The statistical test strongly suggests that the likelihood of using non-parental care differs across household income groups. In practical terms, this means that income levels have a clear impact on whether families are using non-parental care for their children. Families in different income groups are not equally likely to use non-parental care.
This report outlines key findings from a survey analyzing the use of non-parental care for young children. The survey collected responses from families with children under the age of six. We examine how income levels and other factors influence the use of non-parental childcare.
1) Out of the 1,803 respondents surveyed, 1,128 respondents were currently using non-parental care. This means that 62.6% of respondents had their children in some form of non-parental care at the time of the survey. A significant proportion of families rely on non-parental care for their children, with over 60% of surveyed families reporting usage of these services.
2) The total number of children under six represented in the survey was 2,539. Among them 1,501 children were receiving non-parental care. This corresponds to 59.1% of young children receiving non-parental care. Approximately 6 in 10 young children are cared for outside of their immediate family environment, showing a widespread dependence on non-parental care among families.
3) The likelihood of using non-parental care tends to increase with higher income levels. Families with incomes above 85% of the state median were the most likely to use non-parental care, while families with incomes below 30% of the state median were the least likely to do so. The difference in childcare usage by income group highlights potential economic barriers that lower-income families may face when accessing childcare services.

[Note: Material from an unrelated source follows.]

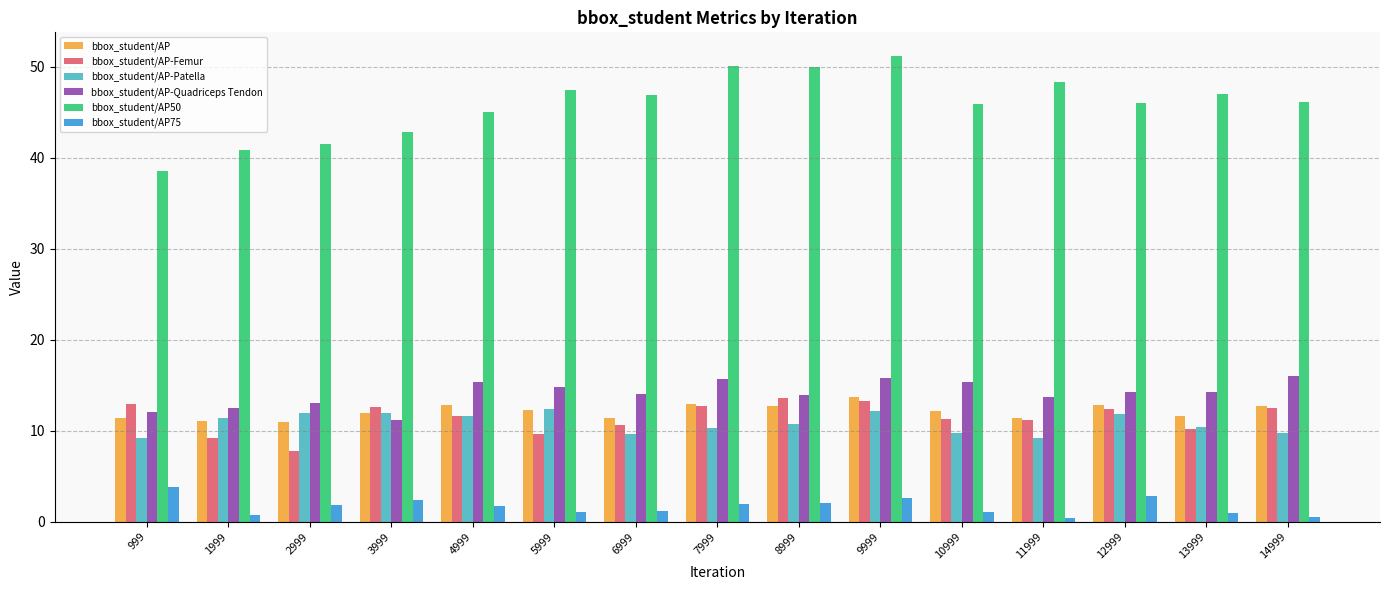

Which series changed the most between 2999 and 8999?

bbox_student/AP50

4) The p-value is very small, far below the common threshold of 0.05. This indicates that the differences in non-parental care usage across income groups are statistically significant. In other words, the likelihood of using non-parental care varies substantially depending on a family’s income. Household income plays a crucial role in whether families use non-parental care. Higher-income families are more likely to use non-parental care services, and this difference is not due to random chance but reflects a real underlying relationship between income and childcare use.